The problem:
In the methods text on benzil crystals, what thickness were the polished crystal plates?

Extract to read:
════════════════
Benzil (PhCOCOPh) and 5,10,15,20-tetrakis(4-sulfonatophenyl)porphyrin (TPPS) were purchased from STREM Chemical Inc. (MA, USA) and Wako Pure Chemical Industries (Tokyo, Japan), respectively. The cationic surfactants cetyltrimethylammonium bromide (CTAB) and (–)-(1R, 2S)-N-dodecyl-N-methylephedrinium bromide (DMEB) were purchased from Sigma-Aldrich Co. Ltd. (Tokyo, Japan). (+)-DMEB was prepared at an overall yield of 53% from (1S, 2R)-(+)-norephedrine using a previously reported method [42]. Both (-)-DMEB and (+)-DMEB were used without further purification. Benzil was recrystallized from ether. Benzil molecules exhibit optical activity only in the crystalline state because of their chiral supramolecular arrangement of nonchiral components. The single crystal belongs to the trigonal–trapezohedral symmetry class with the space group P3121 or P3221. Single crystals up to 5 mm in size were grown from saturated solutions in hexagonal form. The crystals were polished to make a plate with a thickness of 45–50 µm perpendicular to either the right-handed or left-handed threefold screw axis.

Theory

The Stokes–Mueller matrix method was employed in the experiments. The Stokes vector S = [S0, S1, S2, S3] [43, 44] is useful for expressing the polarization states of light, where S0, S1, S2, and S3 denote the total intensity, plus 45° preference, right circular preference, and horizontal preference of light, respectively. The Mueller matrix [45, 46] is the 4 × 4 matrix S = Mij that was devised to express the optical characteristics of optical elements and samples, and the detailed elements Mij are described below. In the UCS, from a simple calculation of the Stokes–Mueller matrix, D · L2 · S · L1 · M(45, δ)· P(90) · Mo · L0 · I0, we obtain the AC signals detected by the 50 kHz LIA as [26]

$$\begin{array}{*{20}{l}} {{\mathrm{Signal}}_{\mathrm{AC}}} \hfill & = \hfill & {G_1\left( {P_x^2 + P_y^2} \right)\left[ {\left( {\mathrm{CD} + 1{\mathrm{/}}2\left({{\mathrm{LB}}\prime {\mathrm{LD}}} - {{\mathrm{LBLD}}\prime } \right)} \right.} \right]} \hfill \\ {} \hfill & {} \hfill & { + \,{G}_1\left( {P}_{x}^{2} - {P}_{y}^{2} \right){\mathrm{sin}}\,2a\,\left( { - {\mathrm{LB}\,{\mathrm{cos}}}\,2\theta + {\mathrm{LB}}\prime\, {\mathrm{sin}}\,2\theta } \right),} \hfill \end{array}$$
(1)
════════════════
[Stored data entries]
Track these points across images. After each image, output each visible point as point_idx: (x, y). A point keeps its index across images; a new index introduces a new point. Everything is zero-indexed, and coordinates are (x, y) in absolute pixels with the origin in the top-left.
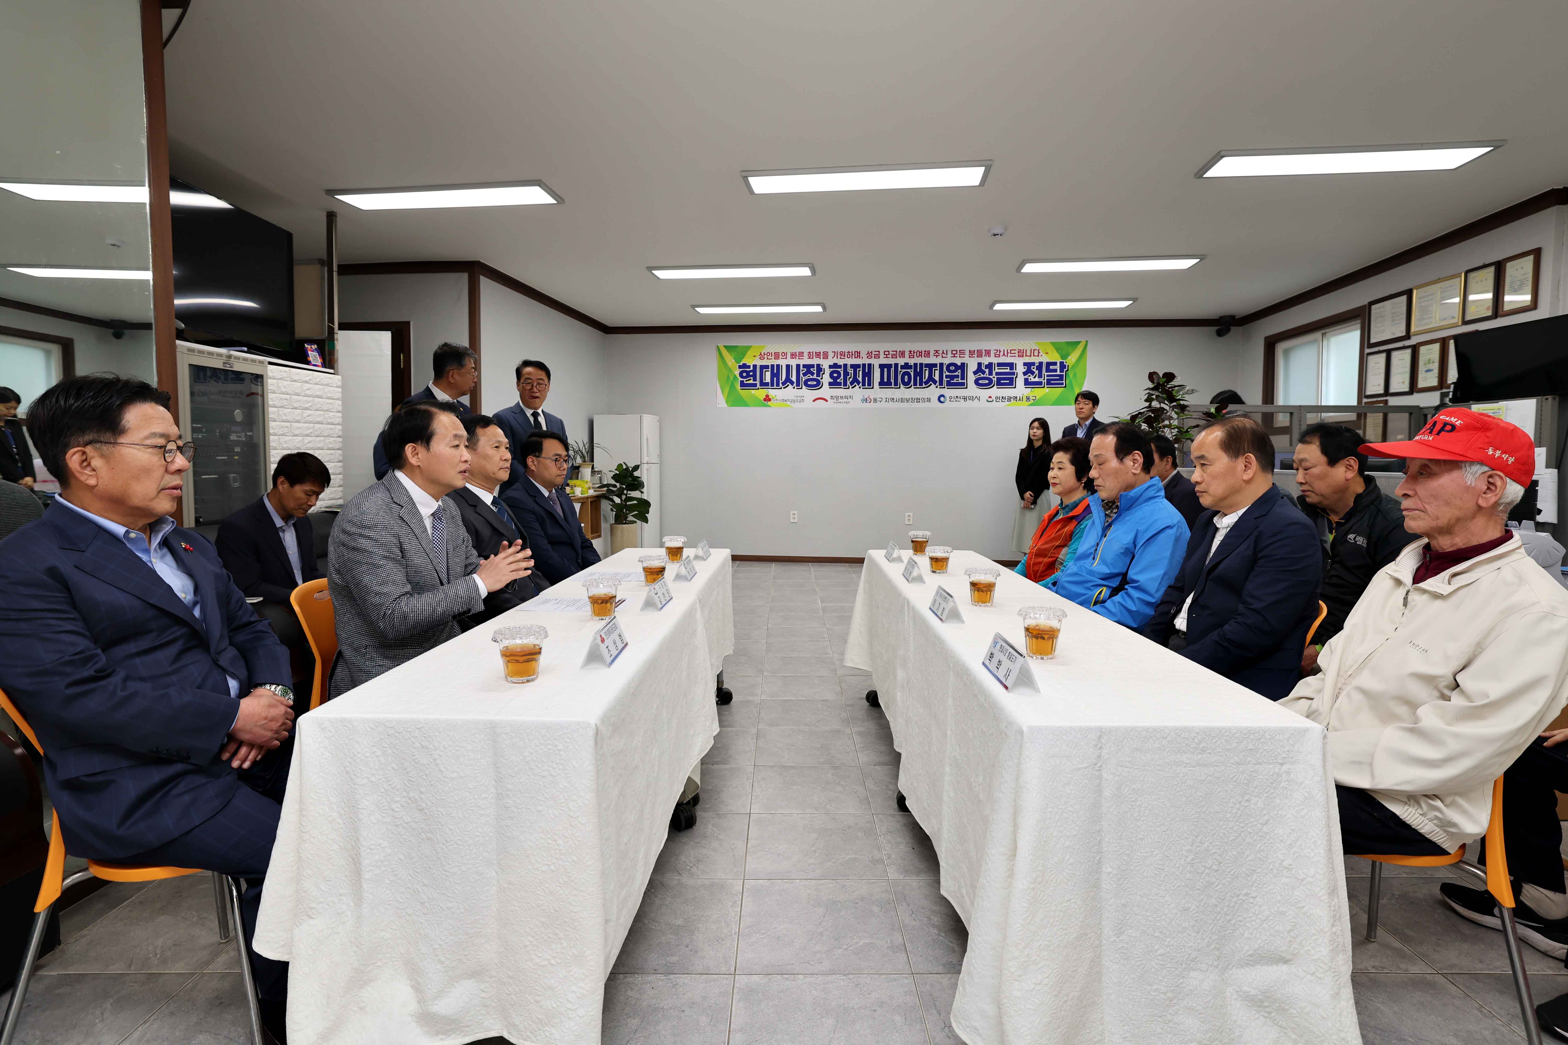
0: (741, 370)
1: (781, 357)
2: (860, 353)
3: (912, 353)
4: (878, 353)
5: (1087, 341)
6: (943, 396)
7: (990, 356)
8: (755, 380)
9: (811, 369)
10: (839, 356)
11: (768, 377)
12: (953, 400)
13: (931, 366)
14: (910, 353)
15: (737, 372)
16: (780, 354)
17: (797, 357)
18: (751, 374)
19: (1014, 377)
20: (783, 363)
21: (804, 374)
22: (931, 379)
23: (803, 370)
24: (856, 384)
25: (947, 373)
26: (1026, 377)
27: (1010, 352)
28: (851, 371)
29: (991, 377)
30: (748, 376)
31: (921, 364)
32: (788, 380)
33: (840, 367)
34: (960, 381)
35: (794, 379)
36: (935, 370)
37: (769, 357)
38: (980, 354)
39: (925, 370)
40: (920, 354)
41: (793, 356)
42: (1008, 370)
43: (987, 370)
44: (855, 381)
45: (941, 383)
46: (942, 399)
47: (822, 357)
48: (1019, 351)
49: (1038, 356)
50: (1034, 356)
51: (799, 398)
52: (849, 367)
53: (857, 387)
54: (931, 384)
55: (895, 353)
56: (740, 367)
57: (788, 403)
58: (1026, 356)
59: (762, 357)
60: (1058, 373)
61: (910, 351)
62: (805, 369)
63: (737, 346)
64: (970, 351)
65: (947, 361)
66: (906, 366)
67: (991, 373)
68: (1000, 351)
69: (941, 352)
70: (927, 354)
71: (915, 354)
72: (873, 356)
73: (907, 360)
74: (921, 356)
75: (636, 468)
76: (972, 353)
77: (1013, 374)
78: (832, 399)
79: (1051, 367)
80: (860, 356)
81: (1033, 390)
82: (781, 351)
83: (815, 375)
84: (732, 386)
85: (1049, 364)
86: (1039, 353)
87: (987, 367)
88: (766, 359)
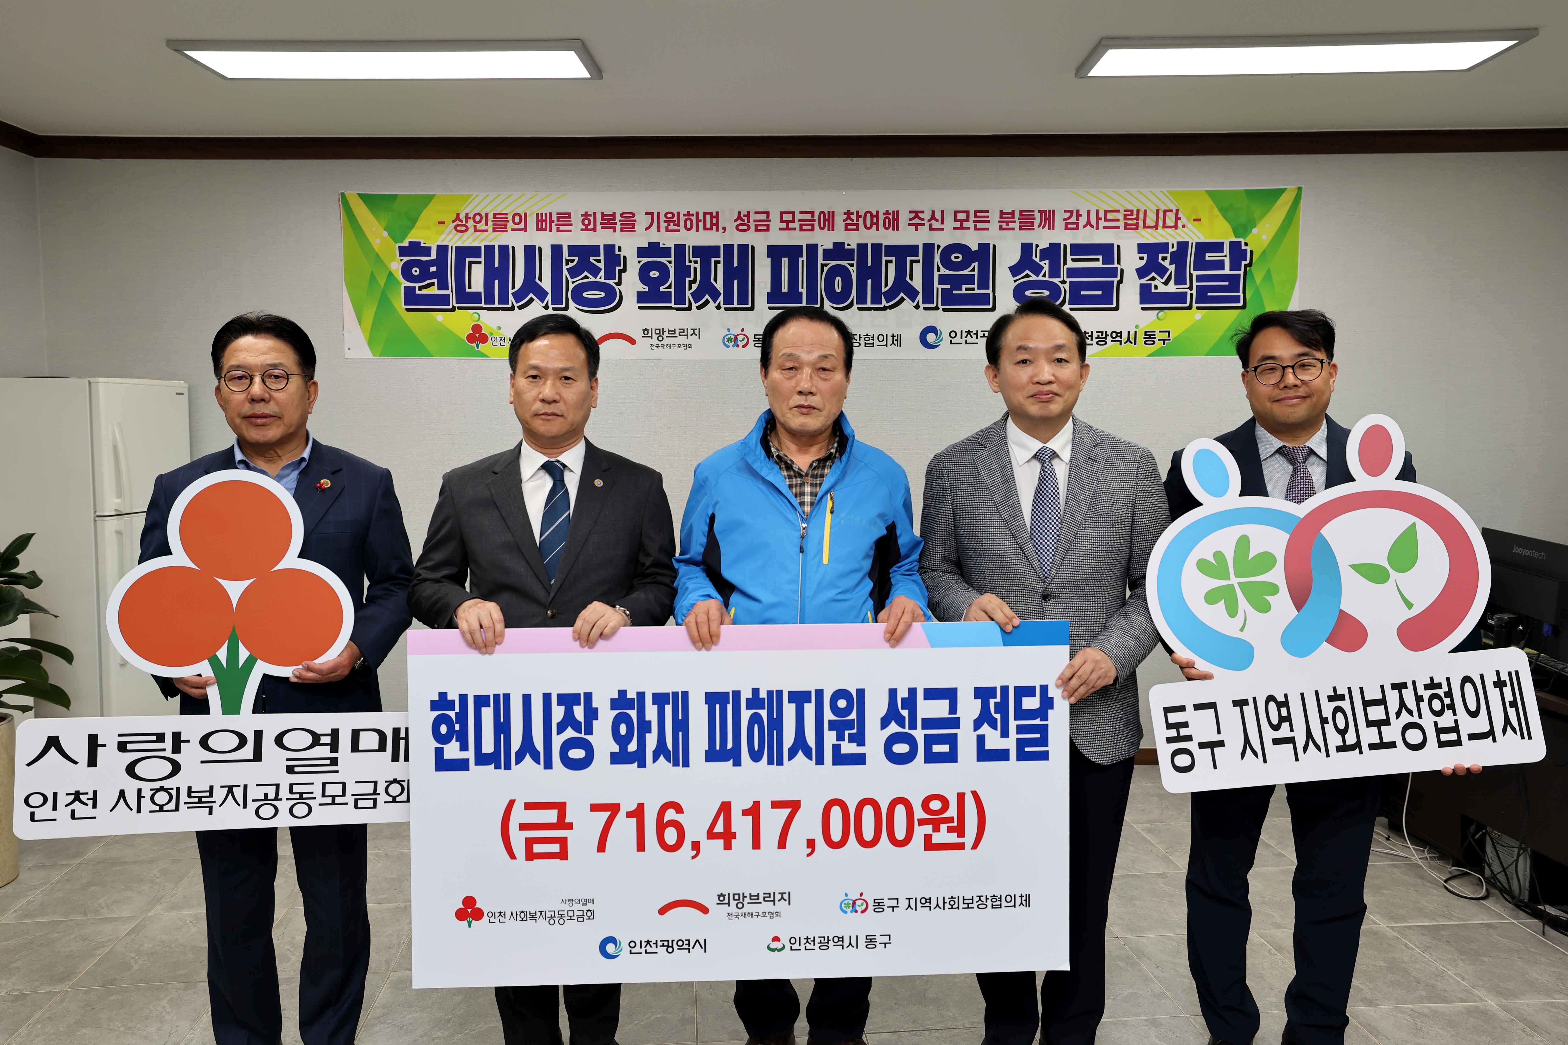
0: (406, 259)
1: (510, 225)
2: (717, 217)
3: (854, 217)
4: (764, 217)
5: (1299, 189)
6: (932, 329)
7: (1052, 227)
8: (443, 285)
9: (592, 259)
10: (663, 225)
11: (477, 280)
12: (958, 339)
13: (902, 253)
14: (849, 218)
15: (396, 265)
16: (510, 218)
17: (554, 227)
18: (433, 269)
19: (1116, 280)
20: (517, 240)
21: (573, 272)
22: (902, 286)
23: (569, 262)
24: (707, 297)
25: (944, 271)
26: (1144, 281)
27: (1103, 218)
28: (694, 264)
29: (1056, 280)
30: (425, 275)
31: (877, 247)
32: (531, 285)
33: (666, 252)
34: (977, 291)
35: (546, 283)
36: (912, 262)
38: (1027, 221)
39: (887, 262)
40: (873, 220)
41: (544, 223)
42: (1099, 264)
43: (1045, 265)
44: (706, 289)
45: (928, 297)
46: (931, 338)
47: (618, 227)
48: (1128, 213)
49: (1176, 227)
50: (1164, 226)
52: (689, 254)
53: (712, 305)
54: (902, 300)
55: (809, 217)
56: (403, 251)
58: (1145, 227)
59: (460, 225)
60: (1227, 271)
61: (848, 214)
62: (576, 259)
63: (394, 197)
64: (1001, 213)
65: (942, 239)
66: (838, 251)
67: (1055, 271)
68: (1079, 215)
69: (926, 216)
70: (892, 220)
71: (861, 220)
72: (752, 224)
73: (839, 235)
74: (877, 224)
76: (1006, 219)
77: (1113, 272)
78: (645, 336)
79: (1208, 257)
80: (717, 225)
81: (1162, 313)
82: (510, 211)
83: (602, 273)
84: (384, 303)
85: (1203, 248)
86: (1177, 219)
87: (1044, 254)
88: (471, 229)
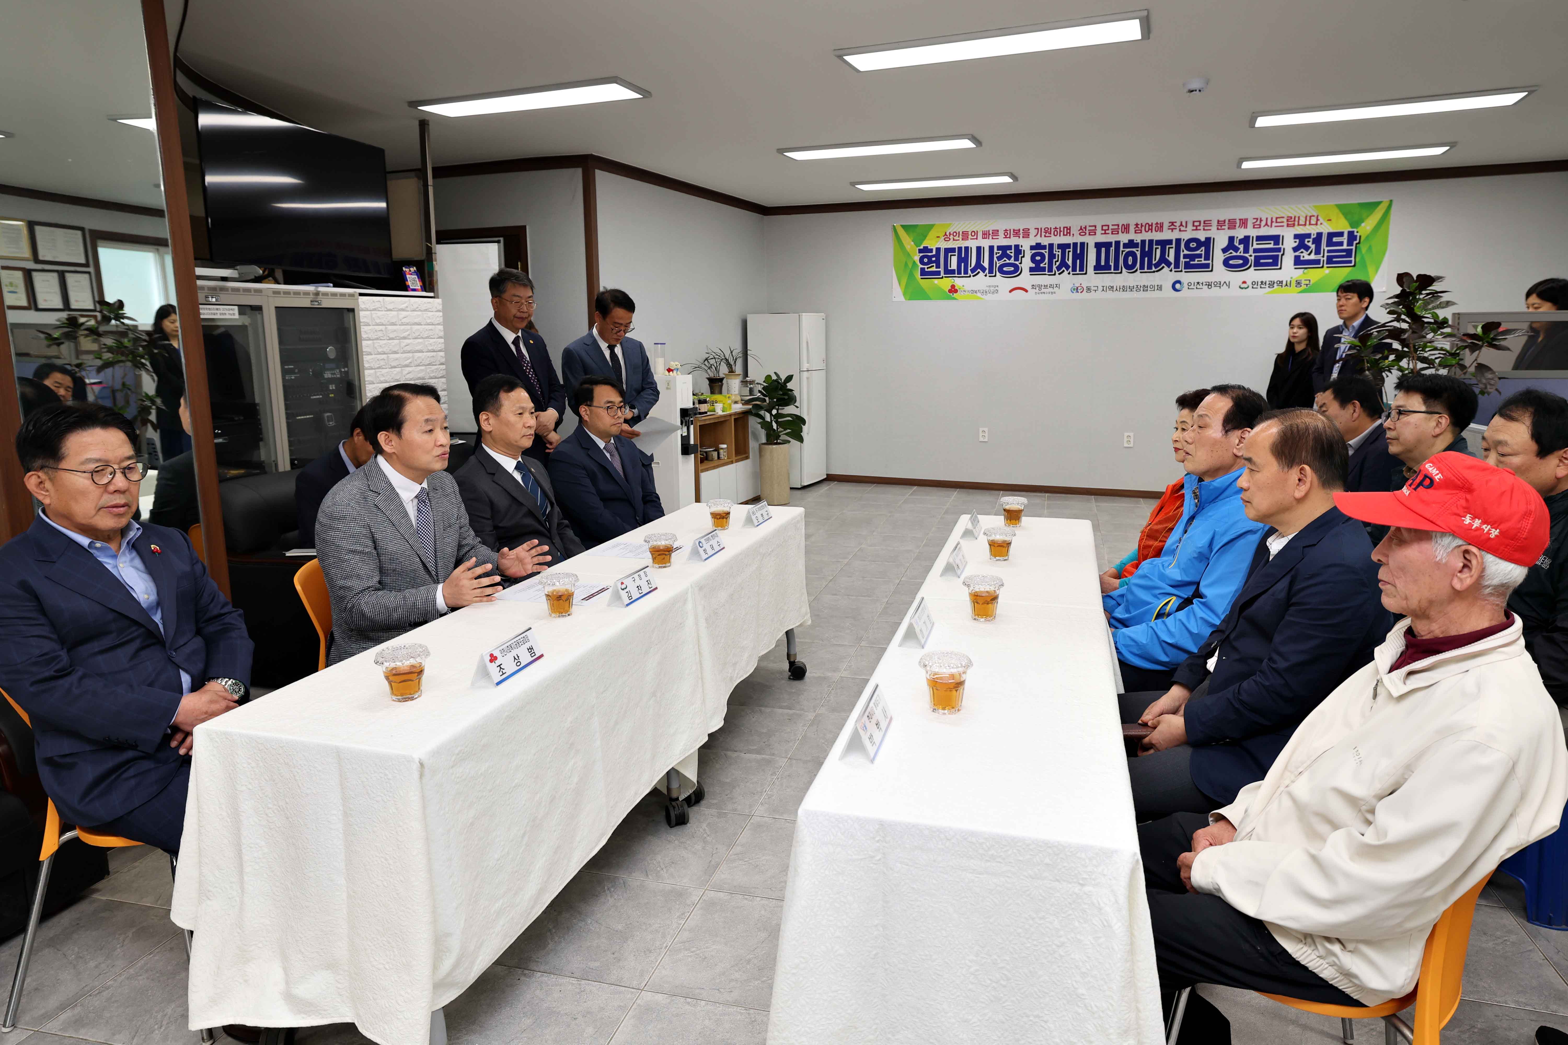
0: (921, 254)
1: (970, 237)
2: (1070, 229)
3: (1139, 226)
4: (1093, 228)
5: (1391, 201)
6: (1179, 282)
7: (1246, 227)
8: (938, 266)
9: (1008, 252)
10: (1043, 234)
11: (954, 263)
12: (1192, 287)
13: (1164, 244)
14: (1137, 227)
15: (917, 257)
16: (970, 233)
17: (991, 237)
18: (934, 259)
19: (1280, 254)
20: (972, 244)
21: (999, 258)
22: (1164, 260)
23: (997, 253)
24: (1064, 268)
25: (1186, 252)
26: (1297, 254)
27: (1275, 221)
28: (1058, 252)
29: (1246, 255)
30: (930, 262)
31: (1151, 241)
32: (979, 266)
33: (1044, 247)
34: (1203, 262)
35: (986, 264)
36: (1169, 248)
37: (956, 238)
38: (1232, 224)
39: (1156, 248)
40: (1150, 227)
41: (986, 235)
42: (1271, 246)
43: (1241, 247)
44: (1063, 265)
45: (1177, 265)
46: (1178, 286)
47: (1021, 236)
48: (1289, 219)
49: (1316, 224)
50: (1310, 224)
51: (992, 289)
52: (1055, 248)
53: (1066, 272)
54: (1163, 267)
55: (1116, 227)
56: (920, 251)
57: (979, 294)
58: (1299, 225)
59: (947, 238)
60: (1345, 247)
61: (1137, 225)
62: (1001, 252)
63: (917, 226)
64: (1218, 221)
65: (1185, 236)
66: (1131, 244)
67: (1246, 250)
68: (1261, 220)
69: (1178, 224)
70: (1160, 227)
71: (1143, 228)
72: (1087, 232)
73: (1132, 236)
74: (1152, 230)
75: (789, 378)
76: (1220, 224)
77: (1279, 250)
78: (1033, 288)
79: (1335, 239)
80: (1070, 233)
81: (1306, 271)
82: (970, 230)
83: (1013, 259)
84: (911, 275)
85: (1331, 235)
86: (1318, 220)
87: (1241, 242)
88: (952, 240)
════════════════
Result below:
The plates were 45–50 µm thick.